Wenn Merkel erscheint, ist das Ende nah. Denn nach der Bundesregierung kommen nur noch die Vertreter des protokollarisch höher stehenden Bundestags, angeführt von Wolfgang Schäuble, und bilden den Abschluss des Defilees. Es fällt allerdings auf, dass beide Verfassungsorgane zahlenmäßig in der Vergangenheit schon stärker vertreten waren als in diesem Jahr. Aus dem Bundestagspräsidium fehlen Hans-Peter Friedrich (CSU) und Wolfgang Kubicki (FDP), was bei letzterem besonders auffällt, nachdem er sich jüngst als erster prominenter Politiker für eine zweite Amtszeit Steinmeiers ausgesprochen hat. Aber auch das Kabinett weist Lücken auf: Annegret Kramp-Karrenbauer und Heiko Maas sind verhindert, weil sie die Bundestagsausschüsse für Äußeres und Verteidigung über die Lage in der Golf-Region unterrichten, Hubertus Heil fehlt, obwohl er auf der Teilnehmerliste steht. Besonders interessant: Peter Altmaier und Horst Seehofer sind auch nicht da, was die Frage aufwirft, ob die von CSU-Chef Markus Söder geforderte Kabinettsumbildung womöglich doch schon begonnen hat.

Es sind kleine Momente, die den Neujahrsempfang für Beobachter gelegentlich interessant, hie und da auch kurzweilig machen. Zum ersten Mal ist ein Vorsitzender der AfD der Einladung zum Defilee gefolgt: Tino Chrupalla bekommt einen äußerst knappen Händedruck des Bundespräsidenten. Auf dem gemeinsamen Foto lächelt nur der Parteichef, und wenn Steinmeier ihm überhaupt ein gutes neues Jahr gewünscht hat, dann nur mit zusammengebissenen Zähnen.
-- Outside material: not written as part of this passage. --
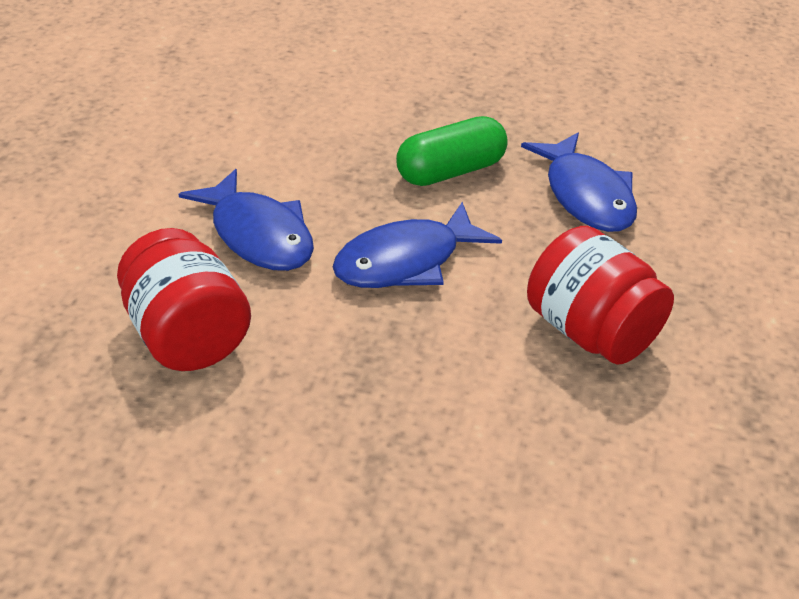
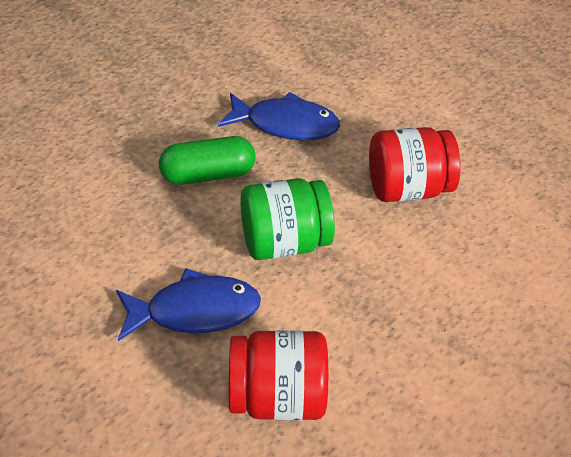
camera: 60 degrees left, 5 degrees up
(406, 261) = (284, 242): blue fish -> green jar
(450, 171) = (208, 174): green capsule -> green capsule turned 75 degrees clockwise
Langjährige Vertraute wie Franz Müntefering, aber auch alte Bekannte wie Linken-Fraktionschef Dietmar Bartsch ehrt Steinmeier mit fröhlichem Gesicht und zusätzlich einem Klaps auf die Schulter. Der SPD-Fraktionsvorsitzende Rolf Mützenich wirkt bei seiner Premiere im Schloss Bellevue ein wenig aufgeregt und bekommt nur mit Mühe in letzter Sekunde seinen Sakkoknopf zugenestelt. Brandenburgs Ministerpräsident Dietmar Woidke bricht mit den Regeln und begrüßt zuerst die Dame. Regierungssprecher Steffen Seibert muss so schnell wieder mit seiner Kanzlerin aufbrechen, dass er die Butterbreze nur als Wegzehrung mitnehmen kann.

Und wer kurz zuvor den mehrere Sekunden langen, von nachdenklichem Interesse dominierten Blick Merkels gesehen hat, mit dem sie das Outfit ihrer Umweltministerin Svenja Schulze begutachtete, der weiß, dass auch bei der Kanzlerin nicht nur die inneren Werte zählen.